Sa défaite aurait-elle pu être l’occasion d’un rajeunissement du Parti travailliste ?
Il y a eu un débat à cet effet, me semble-t-il. La direction veut d’abord ‘coach’ les jeunes avant qu’ils ne soient jetés dans l’arène politique. Mais il ne suffit pas d’encadrer des jeunes pour favoriser le changement dans la gestion des affaires d’un pays, encore faut-il qu’ils aient une véritable culture politique, avec un sens du devoir et de la rectitude, le tout fondé sur un programme gouvernemental cohérent.

Que vaut aujourd’hui le MMM après ses différentes fractures ? Paul Bérenger est-il encore capable d’incarner les aspirations de ce parti ?
Je suis le premier attristé par la crise qui secoue le MMM. Paul Bérenger en est le premier et le seul responsable, lui dont les combats politique et syndical ont permis de réaliser des avancées pour la classe des travailleurs. Il a les défauts de ses qualités. Cette année, on verra s’il est capable de capitaliser sur un gouvernement affaibli pour redynamiser le MMM.

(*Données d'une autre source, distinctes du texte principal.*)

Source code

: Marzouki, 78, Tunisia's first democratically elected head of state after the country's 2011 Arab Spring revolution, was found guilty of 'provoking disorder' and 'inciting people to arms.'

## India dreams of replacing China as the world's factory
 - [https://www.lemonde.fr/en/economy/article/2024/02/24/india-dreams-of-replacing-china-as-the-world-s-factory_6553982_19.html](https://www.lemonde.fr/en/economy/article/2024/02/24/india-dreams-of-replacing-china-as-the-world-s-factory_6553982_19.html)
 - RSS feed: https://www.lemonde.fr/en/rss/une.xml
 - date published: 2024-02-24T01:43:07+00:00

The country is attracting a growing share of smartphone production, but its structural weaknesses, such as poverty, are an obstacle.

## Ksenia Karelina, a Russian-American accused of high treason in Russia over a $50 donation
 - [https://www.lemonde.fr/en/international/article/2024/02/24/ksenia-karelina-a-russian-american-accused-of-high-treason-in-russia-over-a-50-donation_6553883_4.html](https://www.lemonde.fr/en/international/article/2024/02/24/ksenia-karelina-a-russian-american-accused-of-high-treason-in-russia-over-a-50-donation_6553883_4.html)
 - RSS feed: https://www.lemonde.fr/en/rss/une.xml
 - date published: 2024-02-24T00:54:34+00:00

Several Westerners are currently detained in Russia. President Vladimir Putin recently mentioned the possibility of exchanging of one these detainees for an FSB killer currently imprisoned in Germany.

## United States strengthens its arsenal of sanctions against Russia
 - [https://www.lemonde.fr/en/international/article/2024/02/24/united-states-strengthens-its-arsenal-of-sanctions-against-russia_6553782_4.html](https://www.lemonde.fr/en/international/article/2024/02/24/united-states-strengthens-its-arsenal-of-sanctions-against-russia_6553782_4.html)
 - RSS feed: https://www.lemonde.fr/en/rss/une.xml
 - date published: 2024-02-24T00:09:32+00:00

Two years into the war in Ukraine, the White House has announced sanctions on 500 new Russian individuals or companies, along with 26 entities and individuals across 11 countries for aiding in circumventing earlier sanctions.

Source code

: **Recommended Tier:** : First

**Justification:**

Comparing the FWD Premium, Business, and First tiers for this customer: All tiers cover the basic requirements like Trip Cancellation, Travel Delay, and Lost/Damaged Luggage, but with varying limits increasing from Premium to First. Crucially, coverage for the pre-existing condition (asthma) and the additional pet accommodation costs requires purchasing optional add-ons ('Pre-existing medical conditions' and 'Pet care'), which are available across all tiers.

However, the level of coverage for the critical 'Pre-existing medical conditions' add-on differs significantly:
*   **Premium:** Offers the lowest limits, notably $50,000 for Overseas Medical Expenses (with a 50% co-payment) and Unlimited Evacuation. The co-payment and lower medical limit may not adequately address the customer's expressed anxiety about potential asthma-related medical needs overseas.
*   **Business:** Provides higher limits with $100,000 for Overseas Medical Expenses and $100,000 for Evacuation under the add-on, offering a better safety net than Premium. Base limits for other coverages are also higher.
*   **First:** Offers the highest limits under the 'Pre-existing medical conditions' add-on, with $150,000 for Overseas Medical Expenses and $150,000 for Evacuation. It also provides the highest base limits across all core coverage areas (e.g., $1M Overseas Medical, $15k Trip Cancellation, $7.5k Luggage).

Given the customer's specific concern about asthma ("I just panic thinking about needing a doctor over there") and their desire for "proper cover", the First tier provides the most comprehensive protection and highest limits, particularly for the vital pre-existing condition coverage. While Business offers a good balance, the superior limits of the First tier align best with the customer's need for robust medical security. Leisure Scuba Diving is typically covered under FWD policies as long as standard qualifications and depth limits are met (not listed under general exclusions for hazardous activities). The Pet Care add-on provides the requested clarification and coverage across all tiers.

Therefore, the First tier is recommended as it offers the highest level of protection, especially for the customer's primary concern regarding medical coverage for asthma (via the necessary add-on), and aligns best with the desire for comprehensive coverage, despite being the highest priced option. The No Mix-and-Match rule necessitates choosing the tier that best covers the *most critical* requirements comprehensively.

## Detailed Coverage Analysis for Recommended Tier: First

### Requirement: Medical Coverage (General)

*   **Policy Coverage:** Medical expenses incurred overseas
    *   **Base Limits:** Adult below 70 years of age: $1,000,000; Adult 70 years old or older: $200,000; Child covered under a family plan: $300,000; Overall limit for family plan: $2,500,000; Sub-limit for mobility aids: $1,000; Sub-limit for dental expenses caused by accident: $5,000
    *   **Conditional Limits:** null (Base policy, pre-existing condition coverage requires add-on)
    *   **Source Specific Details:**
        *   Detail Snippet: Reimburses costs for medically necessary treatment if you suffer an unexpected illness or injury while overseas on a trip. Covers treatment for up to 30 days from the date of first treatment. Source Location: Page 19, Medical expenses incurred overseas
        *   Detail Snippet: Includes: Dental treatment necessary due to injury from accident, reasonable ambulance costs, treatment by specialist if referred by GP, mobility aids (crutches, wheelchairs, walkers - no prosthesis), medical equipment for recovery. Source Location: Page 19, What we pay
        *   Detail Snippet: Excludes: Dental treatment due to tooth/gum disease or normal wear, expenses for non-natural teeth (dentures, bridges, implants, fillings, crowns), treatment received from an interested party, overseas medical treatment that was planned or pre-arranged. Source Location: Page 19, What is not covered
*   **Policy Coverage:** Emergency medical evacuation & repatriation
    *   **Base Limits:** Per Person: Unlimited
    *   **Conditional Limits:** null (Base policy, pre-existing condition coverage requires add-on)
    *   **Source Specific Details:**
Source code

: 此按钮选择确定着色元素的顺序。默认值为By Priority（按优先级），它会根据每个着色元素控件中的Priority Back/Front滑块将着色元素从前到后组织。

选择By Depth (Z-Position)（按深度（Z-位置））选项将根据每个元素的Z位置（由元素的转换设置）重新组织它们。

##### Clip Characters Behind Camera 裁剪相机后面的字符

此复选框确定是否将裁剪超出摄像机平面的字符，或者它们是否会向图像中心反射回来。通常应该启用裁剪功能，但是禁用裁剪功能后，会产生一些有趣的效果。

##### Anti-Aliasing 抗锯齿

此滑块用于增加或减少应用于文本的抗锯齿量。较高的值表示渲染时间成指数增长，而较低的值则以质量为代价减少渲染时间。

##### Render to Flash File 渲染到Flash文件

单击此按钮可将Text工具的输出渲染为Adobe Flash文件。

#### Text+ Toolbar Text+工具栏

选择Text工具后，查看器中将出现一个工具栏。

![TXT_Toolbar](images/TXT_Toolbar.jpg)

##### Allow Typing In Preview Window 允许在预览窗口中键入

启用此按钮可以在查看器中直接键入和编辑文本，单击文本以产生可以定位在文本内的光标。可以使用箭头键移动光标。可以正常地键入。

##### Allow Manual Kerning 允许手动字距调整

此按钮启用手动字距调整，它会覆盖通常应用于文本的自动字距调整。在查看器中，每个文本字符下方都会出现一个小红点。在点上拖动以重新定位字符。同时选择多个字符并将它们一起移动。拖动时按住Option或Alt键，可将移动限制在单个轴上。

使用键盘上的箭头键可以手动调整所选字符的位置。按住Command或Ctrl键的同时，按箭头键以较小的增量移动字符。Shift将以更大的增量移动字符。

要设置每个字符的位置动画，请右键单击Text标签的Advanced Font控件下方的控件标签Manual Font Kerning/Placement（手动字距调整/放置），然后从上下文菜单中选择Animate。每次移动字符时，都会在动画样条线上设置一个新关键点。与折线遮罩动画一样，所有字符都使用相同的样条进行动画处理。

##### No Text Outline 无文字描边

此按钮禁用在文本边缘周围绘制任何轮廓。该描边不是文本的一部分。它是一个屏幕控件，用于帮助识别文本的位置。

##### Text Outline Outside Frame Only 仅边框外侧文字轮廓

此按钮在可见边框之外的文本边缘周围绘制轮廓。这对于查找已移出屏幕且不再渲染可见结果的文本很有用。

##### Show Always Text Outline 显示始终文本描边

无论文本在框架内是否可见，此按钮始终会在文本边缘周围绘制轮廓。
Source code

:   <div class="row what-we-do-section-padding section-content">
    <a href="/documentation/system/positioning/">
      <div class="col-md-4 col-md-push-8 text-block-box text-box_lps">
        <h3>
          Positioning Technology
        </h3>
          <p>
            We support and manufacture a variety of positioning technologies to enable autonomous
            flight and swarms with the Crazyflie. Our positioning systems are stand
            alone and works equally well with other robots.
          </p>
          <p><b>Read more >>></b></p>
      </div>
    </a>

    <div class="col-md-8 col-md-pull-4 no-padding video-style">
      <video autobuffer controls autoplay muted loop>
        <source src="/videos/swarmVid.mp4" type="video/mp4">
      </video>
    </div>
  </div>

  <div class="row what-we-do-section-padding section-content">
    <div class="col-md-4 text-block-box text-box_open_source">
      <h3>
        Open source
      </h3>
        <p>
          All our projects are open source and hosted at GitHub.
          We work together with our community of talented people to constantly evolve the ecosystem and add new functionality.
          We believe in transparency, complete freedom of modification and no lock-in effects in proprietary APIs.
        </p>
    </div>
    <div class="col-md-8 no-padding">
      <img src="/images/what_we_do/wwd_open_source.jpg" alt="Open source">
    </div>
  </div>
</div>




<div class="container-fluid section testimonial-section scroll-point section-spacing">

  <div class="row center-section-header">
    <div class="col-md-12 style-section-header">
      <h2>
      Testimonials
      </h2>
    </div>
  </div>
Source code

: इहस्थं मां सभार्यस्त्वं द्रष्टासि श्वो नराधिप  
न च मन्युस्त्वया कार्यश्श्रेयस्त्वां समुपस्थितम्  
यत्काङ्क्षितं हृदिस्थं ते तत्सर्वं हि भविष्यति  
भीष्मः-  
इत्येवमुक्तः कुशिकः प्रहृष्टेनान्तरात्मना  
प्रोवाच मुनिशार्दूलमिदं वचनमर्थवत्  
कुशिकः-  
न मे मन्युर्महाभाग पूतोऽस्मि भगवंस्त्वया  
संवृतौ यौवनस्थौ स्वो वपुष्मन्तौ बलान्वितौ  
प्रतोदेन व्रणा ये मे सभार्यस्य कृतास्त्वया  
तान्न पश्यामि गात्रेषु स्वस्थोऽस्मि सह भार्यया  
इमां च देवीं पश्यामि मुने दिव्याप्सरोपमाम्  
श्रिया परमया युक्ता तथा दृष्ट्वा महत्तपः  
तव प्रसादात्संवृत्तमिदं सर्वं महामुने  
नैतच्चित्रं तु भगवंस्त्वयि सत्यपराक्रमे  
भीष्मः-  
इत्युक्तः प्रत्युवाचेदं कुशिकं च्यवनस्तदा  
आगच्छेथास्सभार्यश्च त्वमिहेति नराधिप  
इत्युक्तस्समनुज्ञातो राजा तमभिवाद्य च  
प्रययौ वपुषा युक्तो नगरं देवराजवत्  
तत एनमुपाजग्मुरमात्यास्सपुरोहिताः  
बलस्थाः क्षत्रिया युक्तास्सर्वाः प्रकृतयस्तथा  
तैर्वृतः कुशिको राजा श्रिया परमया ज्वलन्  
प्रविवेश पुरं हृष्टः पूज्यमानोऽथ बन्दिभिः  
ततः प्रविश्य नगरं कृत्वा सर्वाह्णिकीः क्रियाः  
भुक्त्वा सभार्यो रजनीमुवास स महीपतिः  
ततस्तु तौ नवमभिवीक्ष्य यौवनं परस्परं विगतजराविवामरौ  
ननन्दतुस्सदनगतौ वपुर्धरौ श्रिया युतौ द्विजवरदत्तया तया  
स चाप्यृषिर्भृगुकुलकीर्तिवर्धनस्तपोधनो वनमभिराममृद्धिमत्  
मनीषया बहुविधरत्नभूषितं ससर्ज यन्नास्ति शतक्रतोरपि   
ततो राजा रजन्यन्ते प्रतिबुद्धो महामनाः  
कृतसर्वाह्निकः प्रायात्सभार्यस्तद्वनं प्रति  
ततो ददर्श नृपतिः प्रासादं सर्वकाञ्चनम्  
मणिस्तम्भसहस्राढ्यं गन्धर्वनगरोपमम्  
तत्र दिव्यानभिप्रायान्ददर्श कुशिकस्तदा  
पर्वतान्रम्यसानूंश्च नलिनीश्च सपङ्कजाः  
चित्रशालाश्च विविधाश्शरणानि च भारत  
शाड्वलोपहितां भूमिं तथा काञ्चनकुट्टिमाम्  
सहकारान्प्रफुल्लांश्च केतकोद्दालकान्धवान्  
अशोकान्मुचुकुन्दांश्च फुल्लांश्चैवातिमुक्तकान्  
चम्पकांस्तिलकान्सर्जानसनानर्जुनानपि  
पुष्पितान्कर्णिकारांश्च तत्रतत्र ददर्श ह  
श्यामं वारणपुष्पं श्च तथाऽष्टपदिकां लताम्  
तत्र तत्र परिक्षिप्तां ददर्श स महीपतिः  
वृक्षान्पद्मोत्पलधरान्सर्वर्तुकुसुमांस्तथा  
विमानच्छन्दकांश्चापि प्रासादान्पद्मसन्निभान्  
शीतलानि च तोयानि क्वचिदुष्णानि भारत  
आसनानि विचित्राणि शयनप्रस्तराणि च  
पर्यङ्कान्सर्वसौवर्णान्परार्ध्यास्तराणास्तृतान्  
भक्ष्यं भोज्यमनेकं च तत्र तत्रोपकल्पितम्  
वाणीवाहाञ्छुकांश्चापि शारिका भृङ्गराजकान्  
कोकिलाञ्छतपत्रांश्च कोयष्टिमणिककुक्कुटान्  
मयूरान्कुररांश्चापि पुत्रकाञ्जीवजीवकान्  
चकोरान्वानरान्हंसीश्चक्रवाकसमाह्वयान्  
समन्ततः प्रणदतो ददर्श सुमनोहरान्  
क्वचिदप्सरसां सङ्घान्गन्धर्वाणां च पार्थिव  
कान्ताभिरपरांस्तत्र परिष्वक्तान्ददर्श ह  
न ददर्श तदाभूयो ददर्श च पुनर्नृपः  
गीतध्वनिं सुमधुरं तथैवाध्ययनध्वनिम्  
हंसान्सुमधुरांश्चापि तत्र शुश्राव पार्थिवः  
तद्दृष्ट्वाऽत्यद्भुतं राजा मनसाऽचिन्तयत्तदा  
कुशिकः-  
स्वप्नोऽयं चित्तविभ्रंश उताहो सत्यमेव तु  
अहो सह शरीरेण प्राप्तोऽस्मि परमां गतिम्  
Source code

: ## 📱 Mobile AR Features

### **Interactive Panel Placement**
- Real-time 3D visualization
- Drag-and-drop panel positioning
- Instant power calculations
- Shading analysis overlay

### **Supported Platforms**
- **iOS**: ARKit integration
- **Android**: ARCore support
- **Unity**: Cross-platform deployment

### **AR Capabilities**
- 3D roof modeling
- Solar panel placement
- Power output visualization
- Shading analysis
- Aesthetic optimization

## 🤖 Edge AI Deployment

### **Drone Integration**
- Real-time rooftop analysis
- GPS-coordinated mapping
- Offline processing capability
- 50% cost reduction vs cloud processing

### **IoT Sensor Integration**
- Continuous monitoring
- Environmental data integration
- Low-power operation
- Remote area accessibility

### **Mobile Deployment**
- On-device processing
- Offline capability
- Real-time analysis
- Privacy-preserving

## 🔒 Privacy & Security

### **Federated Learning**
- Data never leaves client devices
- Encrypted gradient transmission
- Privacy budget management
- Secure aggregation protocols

Le discours de fin d’année 2016 du Premier ministre, qui était très optimiste, réussira-t-il à rétablir la confiance effritée au sein de la population ?
Il faudra vérifier si les promesses sont concrétisées et si elles sont porteuses d’une croissance supérieure à 4 %. à ce moment-là on verra la création d’emplois, mais encore faut-il qu’ils soient productifs, et non des postes pour les petits copains.  Mais à ce jour, les statistiques les plus optimistes font valoir qu’une croissance à 4 % est quasi hors d’atteinte. Je ne veux pas être un oiseau de mauvais augure car je suis un patriote et peu importe le gouvernement qui est au pouvoir, je ne souhaite pas que le pays plonge dans la misère.

Avez-vous l’impression que les Mauriciens s’intéressent aux élections à Rodrigues ?
Ils le devraient, comme ailleurs, en Syrie, concernant le sort des réfugiés, au Sahara occidental, qui réclame son indépendance, ou encore s’agissant du Brexit. Il ne faut pas que nous vivions repliés sur nous-mêmes.